Стая одобрительно заржала. Я промолчал.

— Здравствуй, Филушка!.. ведь тебя Филушкой зовут?.. ну, не можешь лещей ловить, так хоть головой кивни, что рад меня видеть, что давно мечтал познакомиться! — попросил Кулаков-Чудасов, слегка повиливая пыльным хвостом.

Стая столь же одобрительно загыгыкала. Честное слово, я дошёл до такой трусливой пакостности, что был готов кивнуть головой и загыгыкать вместе с волками, но голова оказалась сильней всего остального во мне, голова решительно не кивалась.

— Не обманул нас заяц Обшмыга. — весело взглянул волк на зайца, пожелавшего гордо приосаниться, но выглядевшего очень нелепо и изношено. — Говорит, самого настоящего человека в лесу увидел. Проследил, как он в домик Ноги постучался. Спрашивает у меня: можно ли в наше непростое время человеков жрать?.. А отчего же, говорю, нельзя?.. Они и сами себя пожирают тысячами, а нам — лесным хищникам — такое и по статусу положено.

— Рад старррраться! — клокотливо прорычал заяц Обшмыга.

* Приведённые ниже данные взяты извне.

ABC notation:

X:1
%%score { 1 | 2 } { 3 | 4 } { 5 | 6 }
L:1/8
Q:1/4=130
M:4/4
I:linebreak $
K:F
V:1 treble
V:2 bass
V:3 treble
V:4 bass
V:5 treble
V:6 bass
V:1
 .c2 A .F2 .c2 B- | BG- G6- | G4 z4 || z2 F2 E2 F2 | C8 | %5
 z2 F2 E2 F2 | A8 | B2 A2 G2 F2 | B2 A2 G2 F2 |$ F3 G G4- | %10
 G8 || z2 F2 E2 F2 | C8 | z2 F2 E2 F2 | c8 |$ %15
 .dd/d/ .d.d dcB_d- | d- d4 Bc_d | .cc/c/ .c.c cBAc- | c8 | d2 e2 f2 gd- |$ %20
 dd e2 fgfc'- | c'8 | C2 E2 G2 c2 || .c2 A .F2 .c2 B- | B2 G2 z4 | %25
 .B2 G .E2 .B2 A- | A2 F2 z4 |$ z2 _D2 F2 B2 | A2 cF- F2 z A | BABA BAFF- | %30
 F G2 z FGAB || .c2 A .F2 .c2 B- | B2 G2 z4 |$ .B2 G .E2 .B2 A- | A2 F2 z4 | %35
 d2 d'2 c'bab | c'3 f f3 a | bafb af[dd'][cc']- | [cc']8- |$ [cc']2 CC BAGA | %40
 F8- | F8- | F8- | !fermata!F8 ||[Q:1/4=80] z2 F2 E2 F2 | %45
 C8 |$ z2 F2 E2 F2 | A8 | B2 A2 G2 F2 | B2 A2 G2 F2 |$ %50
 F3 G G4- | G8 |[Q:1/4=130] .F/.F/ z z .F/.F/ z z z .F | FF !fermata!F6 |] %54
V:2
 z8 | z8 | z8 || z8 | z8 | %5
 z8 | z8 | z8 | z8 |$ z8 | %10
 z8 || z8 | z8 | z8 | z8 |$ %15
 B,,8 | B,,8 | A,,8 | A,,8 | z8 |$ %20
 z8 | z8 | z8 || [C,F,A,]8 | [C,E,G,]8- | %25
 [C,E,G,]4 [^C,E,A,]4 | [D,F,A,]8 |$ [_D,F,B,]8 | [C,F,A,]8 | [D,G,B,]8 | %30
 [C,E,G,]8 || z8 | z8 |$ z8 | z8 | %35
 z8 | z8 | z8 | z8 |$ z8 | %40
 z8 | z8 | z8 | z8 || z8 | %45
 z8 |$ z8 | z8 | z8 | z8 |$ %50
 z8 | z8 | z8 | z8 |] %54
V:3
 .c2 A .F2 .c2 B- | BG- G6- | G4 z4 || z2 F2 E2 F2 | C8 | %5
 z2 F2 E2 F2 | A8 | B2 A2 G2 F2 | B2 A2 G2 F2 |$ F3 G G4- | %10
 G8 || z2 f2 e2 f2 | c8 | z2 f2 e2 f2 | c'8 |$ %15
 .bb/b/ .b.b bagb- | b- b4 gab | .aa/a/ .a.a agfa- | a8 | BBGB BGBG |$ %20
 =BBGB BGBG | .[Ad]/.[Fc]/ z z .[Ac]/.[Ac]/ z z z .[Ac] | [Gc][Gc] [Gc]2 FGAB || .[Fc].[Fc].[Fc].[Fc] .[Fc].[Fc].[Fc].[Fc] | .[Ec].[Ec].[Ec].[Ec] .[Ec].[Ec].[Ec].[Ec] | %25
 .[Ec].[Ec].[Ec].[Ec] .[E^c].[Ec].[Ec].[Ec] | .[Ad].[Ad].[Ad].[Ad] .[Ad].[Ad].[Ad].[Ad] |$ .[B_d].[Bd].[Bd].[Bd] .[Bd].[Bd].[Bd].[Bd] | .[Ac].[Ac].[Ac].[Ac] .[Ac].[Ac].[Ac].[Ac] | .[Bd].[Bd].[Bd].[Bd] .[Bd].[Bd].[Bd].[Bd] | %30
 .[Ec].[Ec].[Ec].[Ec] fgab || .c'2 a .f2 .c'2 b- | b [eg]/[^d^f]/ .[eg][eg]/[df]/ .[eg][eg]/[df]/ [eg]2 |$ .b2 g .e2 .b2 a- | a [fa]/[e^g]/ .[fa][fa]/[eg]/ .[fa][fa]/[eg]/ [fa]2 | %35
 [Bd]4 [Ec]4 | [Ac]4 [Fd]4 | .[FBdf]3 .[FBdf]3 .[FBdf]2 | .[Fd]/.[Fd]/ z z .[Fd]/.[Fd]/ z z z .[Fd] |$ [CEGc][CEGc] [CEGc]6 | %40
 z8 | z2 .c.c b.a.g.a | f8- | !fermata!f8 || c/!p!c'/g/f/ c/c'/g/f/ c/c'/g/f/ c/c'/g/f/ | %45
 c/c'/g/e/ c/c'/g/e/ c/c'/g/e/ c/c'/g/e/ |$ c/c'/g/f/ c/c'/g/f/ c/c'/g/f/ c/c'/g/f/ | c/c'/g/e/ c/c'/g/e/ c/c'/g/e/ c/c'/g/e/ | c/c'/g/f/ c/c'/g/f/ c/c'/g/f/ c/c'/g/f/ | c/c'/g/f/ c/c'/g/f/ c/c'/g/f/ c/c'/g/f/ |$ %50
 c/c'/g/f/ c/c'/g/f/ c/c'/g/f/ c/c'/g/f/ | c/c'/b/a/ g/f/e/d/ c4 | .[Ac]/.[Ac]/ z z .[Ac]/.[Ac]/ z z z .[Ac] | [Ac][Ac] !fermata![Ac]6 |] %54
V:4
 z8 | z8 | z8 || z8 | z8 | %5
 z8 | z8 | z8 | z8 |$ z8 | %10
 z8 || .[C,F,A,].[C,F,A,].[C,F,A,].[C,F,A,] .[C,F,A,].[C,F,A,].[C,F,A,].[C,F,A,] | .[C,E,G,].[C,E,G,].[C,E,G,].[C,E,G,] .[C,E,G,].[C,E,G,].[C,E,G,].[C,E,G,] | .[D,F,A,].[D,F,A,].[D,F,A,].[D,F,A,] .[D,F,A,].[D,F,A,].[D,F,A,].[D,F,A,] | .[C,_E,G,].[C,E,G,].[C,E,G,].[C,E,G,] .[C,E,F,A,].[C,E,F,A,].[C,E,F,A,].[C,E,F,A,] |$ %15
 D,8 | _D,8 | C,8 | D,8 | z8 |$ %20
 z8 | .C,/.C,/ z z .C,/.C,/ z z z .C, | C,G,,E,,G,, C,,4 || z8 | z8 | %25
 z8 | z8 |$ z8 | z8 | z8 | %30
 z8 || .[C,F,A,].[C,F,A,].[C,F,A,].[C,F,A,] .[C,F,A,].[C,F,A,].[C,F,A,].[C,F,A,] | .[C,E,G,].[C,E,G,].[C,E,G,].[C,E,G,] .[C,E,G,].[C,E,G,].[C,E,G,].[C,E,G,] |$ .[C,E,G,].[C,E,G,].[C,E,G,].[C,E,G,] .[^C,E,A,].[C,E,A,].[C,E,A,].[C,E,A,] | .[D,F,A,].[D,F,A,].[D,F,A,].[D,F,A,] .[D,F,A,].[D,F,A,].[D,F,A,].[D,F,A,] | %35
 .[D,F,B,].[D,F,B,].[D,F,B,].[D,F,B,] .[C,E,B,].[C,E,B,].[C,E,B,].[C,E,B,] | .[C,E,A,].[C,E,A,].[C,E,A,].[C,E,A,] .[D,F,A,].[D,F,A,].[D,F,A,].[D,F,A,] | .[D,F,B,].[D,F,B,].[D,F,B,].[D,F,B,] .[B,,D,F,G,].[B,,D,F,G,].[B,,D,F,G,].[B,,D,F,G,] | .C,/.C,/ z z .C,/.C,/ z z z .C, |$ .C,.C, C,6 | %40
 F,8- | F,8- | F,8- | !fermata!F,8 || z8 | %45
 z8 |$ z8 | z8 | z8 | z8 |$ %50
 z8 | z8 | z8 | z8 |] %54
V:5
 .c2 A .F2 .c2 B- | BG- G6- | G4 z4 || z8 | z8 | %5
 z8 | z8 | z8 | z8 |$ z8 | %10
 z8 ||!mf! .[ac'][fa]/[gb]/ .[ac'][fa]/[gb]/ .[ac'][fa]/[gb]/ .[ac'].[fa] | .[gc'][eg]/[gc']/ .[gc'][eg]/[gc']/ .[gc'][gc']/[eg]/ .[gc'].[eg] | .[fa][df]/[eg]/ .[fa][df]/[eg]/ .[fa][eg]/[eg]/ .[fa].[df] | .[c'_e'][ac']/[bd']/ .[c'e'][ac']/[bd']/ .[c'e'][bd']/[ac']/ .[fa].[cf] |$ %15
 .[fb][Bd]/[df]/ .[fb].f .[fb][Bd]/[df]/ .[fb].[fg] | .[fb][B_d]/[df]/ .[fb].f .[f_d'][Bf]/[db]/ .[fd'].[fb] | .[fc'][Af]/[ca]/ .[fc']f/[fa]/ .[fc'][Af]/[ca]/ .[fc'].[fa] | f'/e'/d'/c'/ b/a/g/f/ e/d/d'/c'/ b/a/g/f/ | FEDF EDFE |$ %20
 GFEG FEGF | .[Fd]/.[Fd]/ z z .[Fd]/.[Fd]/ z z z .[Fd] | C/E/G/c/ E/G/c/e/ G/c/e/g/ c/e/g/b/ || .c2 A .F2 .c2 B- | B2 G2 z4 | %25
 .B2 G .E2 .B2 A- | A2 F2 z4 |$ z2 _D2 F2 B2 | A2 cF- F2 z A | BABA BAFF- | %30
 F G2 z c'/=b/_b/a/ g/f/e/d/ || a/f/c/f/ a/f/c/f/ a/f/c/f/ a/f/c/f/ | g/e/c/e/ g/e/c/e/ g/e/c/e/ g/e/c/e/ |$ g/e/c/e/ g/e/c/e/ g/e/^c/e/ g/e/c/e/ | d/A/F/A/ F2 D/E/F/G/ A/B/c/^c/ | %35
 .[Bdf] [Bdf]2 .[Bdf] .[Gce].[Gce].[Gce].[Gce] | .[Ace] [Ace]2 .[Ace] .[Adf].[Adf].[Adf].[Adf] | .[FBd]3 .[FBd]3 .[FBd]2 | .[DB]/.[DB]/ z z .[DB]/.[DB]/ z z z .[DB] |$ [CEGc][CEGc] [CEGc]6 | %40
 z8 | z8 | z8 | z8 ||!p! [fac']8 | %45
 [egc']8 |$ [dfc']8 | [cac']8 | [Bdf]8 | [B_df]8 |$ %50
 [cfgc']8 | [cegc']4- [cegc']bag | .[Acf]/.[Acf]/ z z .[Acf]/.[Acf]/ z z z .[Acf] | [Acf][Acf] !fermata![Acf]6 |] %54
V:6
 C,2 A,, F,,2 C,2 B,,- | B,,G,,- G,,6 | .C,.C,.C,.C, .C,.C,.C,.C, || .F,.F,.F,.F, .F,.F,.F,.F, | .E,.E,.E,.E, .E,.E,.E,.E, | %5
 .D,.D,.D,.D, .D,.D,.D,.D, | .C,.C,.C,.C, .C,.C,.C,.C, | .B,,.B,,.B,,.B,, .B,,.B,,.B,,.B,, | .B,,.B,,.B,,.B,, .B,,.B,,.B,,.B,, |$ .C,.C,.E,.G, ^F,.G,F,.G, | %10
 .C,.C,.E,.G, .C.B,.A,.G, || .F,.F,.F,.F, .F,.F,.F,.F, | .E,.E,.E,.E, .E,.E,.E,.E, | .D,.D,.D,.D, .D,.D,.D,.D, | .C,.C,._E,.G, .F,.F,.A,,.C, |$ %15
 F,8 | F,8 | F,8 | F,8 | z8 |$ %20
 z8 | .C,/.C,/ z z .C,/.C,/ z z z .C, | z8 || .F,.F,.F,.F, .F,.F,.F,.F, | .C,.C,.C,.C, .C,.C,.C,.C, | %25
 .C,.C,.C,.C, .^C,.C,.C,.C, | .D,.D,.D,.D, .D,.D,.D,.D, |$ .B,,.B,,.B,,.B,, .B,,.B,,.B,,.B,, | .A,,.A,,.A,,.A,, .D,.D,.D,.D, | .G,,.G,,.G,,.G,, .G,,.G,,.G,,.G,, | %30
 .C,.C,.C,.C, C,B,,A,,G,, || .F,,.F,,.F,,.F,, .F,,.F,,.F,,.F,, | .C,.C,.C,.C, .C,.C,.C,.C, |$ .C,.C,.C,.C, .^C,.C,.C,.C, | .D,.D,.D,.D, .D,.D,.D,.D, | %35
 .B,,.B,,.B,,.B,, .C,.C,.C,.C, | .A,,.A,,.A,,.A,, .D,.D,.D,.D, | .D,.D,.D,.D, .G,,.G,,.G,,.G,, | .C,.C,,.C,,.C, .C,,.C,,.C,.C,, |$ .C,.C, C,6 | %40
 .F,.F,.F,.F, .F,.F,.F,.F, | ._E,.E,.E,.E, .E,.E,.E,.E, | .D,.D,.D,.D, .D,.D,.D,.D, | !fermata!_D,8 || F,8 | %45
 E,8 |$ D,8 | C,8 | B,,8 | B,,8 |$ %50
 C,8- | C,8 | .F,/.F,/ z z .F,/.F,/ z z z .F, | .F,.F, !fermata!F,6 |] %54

— Прекрати паясничать, Кулаков-Чудасов! — строго выговорила Нога. — Говори, что тебе нужно и убирайся вон, поскольку я не намерена терпеть тебя в своём доме.

— Неужели прочь гонишь? — с почти натуральной обидой поморгал глазёнками Кулаков-Чудасов, обращаясь больше не к Ноге, а к волкам, которые с удовольствием созерцали спектакль вожака. — Но мы же с тобой старые друзья, Нога, и сколько душевных разговоров провели!.. Сколько раз ты мне в жилетку плакалась, на судьбу сетовала!.. Отчего же вдруг я в не милость пал?..

— Не ври, никогда мы не были друзьями!

— Не были друзьями??

— Подобное и вообразить невозможно, а ты сейчас плохо и скучно дурачишься, рассказывая глупости.

— Мы не были друзьями?? — опечалился Кулаков-Чудасов. — И как у тебя язык поворачивается отвергать известные по всему лесу факты?.. Ты ещё заяви при народе, соври всем прямо в глаза, что я твой заядлый враг и однажды накинулся на тебя, чтоб сожрать?.. Было такое?

— Нет, такого не было. — вынужденно призналась Нога.

— Хорошо, что ты хоть очевидные вещи признаёшь. Всегда с тобой надо при свидетелях разговаривать, чтоб ты правду признавала… А догадываешься ли ты, сколько раз, за время твоего обитания в нашем лесу, я мог тебя съесть?.. А сестрицу твою я разве не мог сожрать раз сто?.. Где у нас счетовод, пусть он скажет!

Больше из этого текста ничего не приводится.